TheEther, you actually meant 192.168.1.9. Just discovered WHAT that is... and it isn't a red herring.
It is our wireless HP Printer. Sometime ago we had 2 HP wireless printer, an HP 310A and the only one we have now, an HP 7525. Before we got the HP 7525 I had wireless problems with the HP 310A. The easy solution via HP was to set it on the printer setup for the Network at an xxx.xxx.xxx.10 IP address. That indeed solved the problem. When we added the HP 7525 I automatically within its settings set it to 192.168.1.9.
So, this I think might be a clue? The printer is turned on as needed. Usually it isn't needed often so most of the time it is off. I don't recall it being on when I tried to do a NET VIEW, but obviously something within Windows or the R7000 KNEW it had an IP Address and was trying to see what it was?
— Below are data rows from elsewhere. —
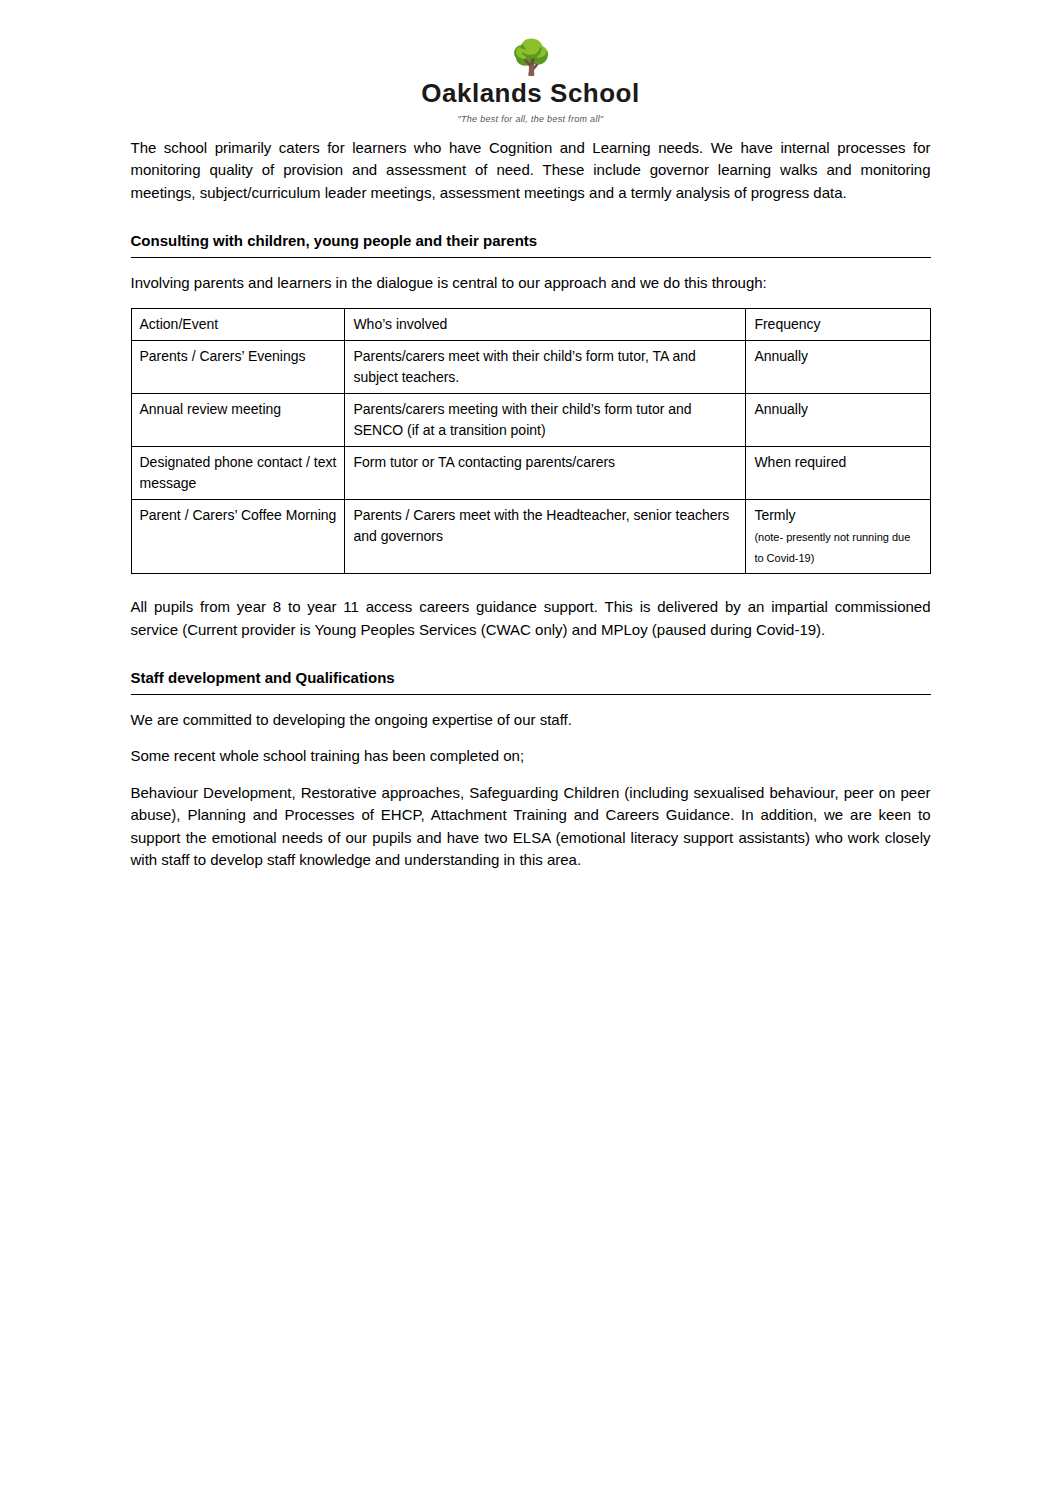🌳
Oaklands School
"The best for all, the best from all"
The school primarily caters for learners who have Cognition and Learning needs. We have internal processes for monitoring quality of provision and assessment of need. These include governor learning walks and monitoring meetings, subject/curriculum leader meetings, assessment meetings and a termly analysis of progress data.
Consulting with children, young people and their parents
Involving parents and learners in the dialogue is central to our approach and we do this through:
| Action/Event | Who’s involved | Frequency |
| --- | --- | --- |
| Parents / Carers’ Evenings | Parents/carers meet with their child’s form tutor, TA and subject teachers. | Annually |
| Annual review meeting | Parents/carers meeting with their child’s form tutor and SENCO (if at a transition point) | Annually |
| Designated phone contact / text message | Form tutor or TA contacting parents/carers | When required |
| Parent / Carers’ Coffee Morning | Parents / Carers meet with the Headteacher, senior teachers and governors | Termly (note- presently not running due to Covid-19) |
All pupils from year 8 to year 11 access careers guidance support. This is delivered by an impartial commissioned service (Current provider is Young Peoples Services (CWAC only) and MPLoy (paused during Covid-19).
Staff development and Qualifications
We are committed to developing the ongoing expertise of our staff.
Some recent whole school training has been completed on;
Behaviour Development, Restorative approaches, Safeguarding Children (including sexualised behaviour, peer on peer abuse), Planning and Processes of EHCP, Attachment Training and Careers Guidance. In addition, we are keen to support the emotional needs of our pupils and have two ELSA (emotional literacy support assistants) who work closely with staff to develop staff knowledge and understanding in this area.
Right now I'm getting the 1231 error. I opened Explorer++ and selected NETWORK. It saw my PC, my wife's PC, and 2 R7000 items, the R7000 itself and the Media Server on it, but NOT the USB share. Same for Windows Explorer, see the attached screen capture.
Now I'm thinking 'possibly' when the printer is turned off that notifies the Master Browser on the R7000 and it deletes the printer, however it doesn't recover?
I'm going to test this again, reboot the router, test NET VIEW, turn on the printer, test NET VIEW, and the turn off the printer, and then test NET VIEW again. I will capture the Explorer++ with the Router working on NET VIEW and post this as well. If nothing else, you can see the difference that is shown for the Router, which to me indicates a router problem, not W10.